Assistant Professor, Department of Earth Sciences, College of Arts and Sciences; Assistant Professor, Department of Civil and Environmental Engineering, College of Engineering and Computer Science, Syracuse University
Assessing the impact of passive green space on water infiltration, ground temperature, and air temperature.
Like many older cities, Syracuse has a combined sewer system that includes both sanitary waste and surface runoff. Rain and snowmelt can exceed the capacity of the system and cause combined sewer overflow (CSO), rising urban stream temperatures and harming aquatic ecosystems. Green infrastructure throughout the city attempts to improve water infiltration and reduce overflows. In addition to green infrastructure, the city’s many vacant lots can be considered a form of passive green infrastructure.
Nuts and Bolts
Kelleher and her students are assessing the performance of green infrastructure installations and vacant lots in Syracuse. They are monitoring soil temperature, air temperature, and water infiltration on five vacant lots slated to be repurposed with green infrastructure into urban rain gardens. “These conversions are designed to impact a single CSO outlet,” Kelleher explains. “The idea is that if they co-locate these sites, maybe it will impact the amount of storm water running off.” Baseline information gathered before installation will be used to evaluate the progress and effectiveness of the rain gardens. In addition, as a source of comparison, they are also collecting data from rural parks and from established green spaces within the Syracuse urban core.
And Another Thing
One of the sites being studied is SyracuseCoE headquarters. Graduate student Crystal Burgess installed sensors on the SyracuseCoE green roof, on a large planting bed adjacent to the parking lot, and in a mostly shaded area near the building entrance. “This allows us to gather a range of temperature profiles that we would see in an urban area and also to factor in how much factors such as buildings and vegetation play in decreasing soil temperature,” Burgess says. Summer intern Zoe Curewitz, a student at Nottingham High School in Syracuse, also contributed to the project by helping to install sensors across the Syracuse University campus.
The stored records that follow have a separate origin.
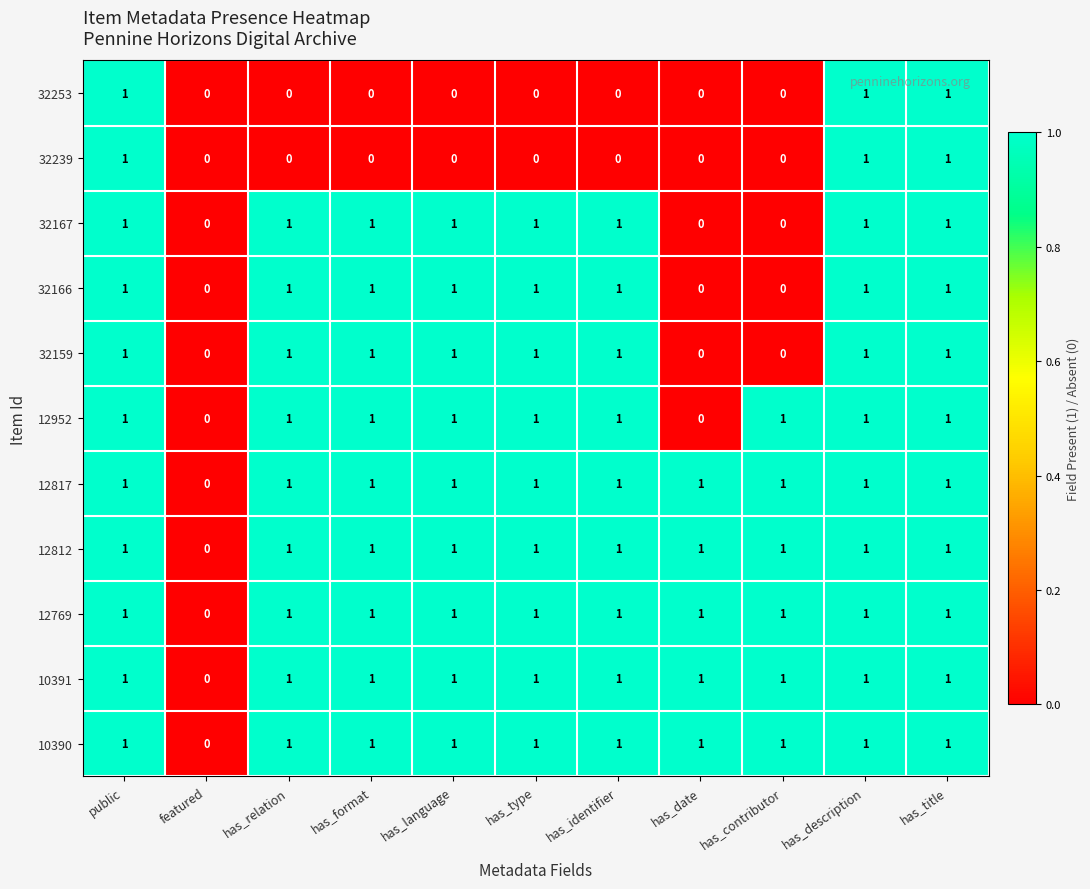

What is the total value across all series at has_date?

5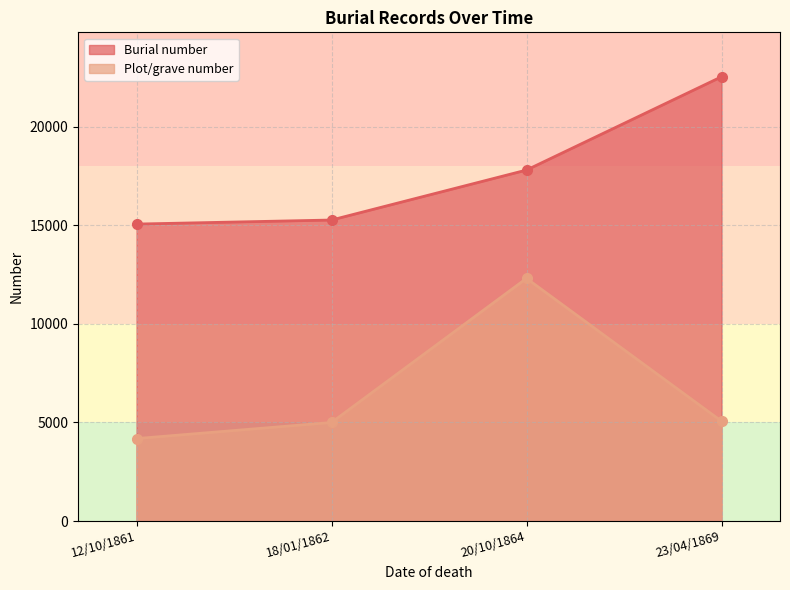

Rank the series by their average value, from highest to lowest.

Burial number, Plot/grave number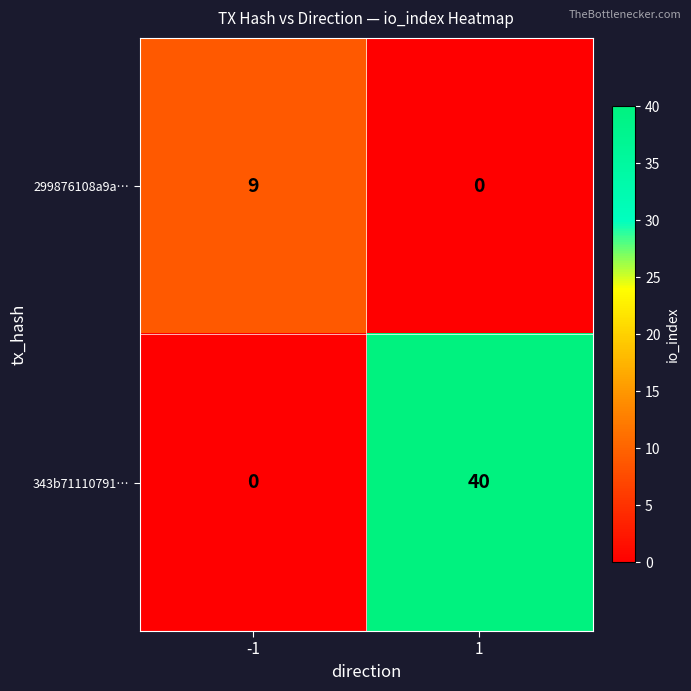

True or false: 299876108a9a… has a value of 0 at 1.

True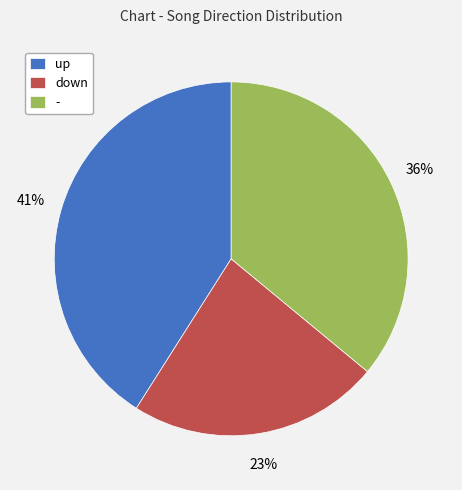

How many segments does this pie chart have?

3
Kelleher previously received a $10,000 competitive award from the Faculty Fellow Program to *study longitudinal patterns of stream temperature and levels of storm flow along Onondaga Creek using unmanned aerial vehicles. “All of this work concerns the movement of heat in urban systems,” she says. In addition to funding, “SyracuseCoE has been instrumental in helping me connect with other folks at the University and beyond that to the broader community,” she says. “Through SyracuseCoE, my students gain the ability to interact with others who are doing interdisciplinary water research at both the faculty and student level.”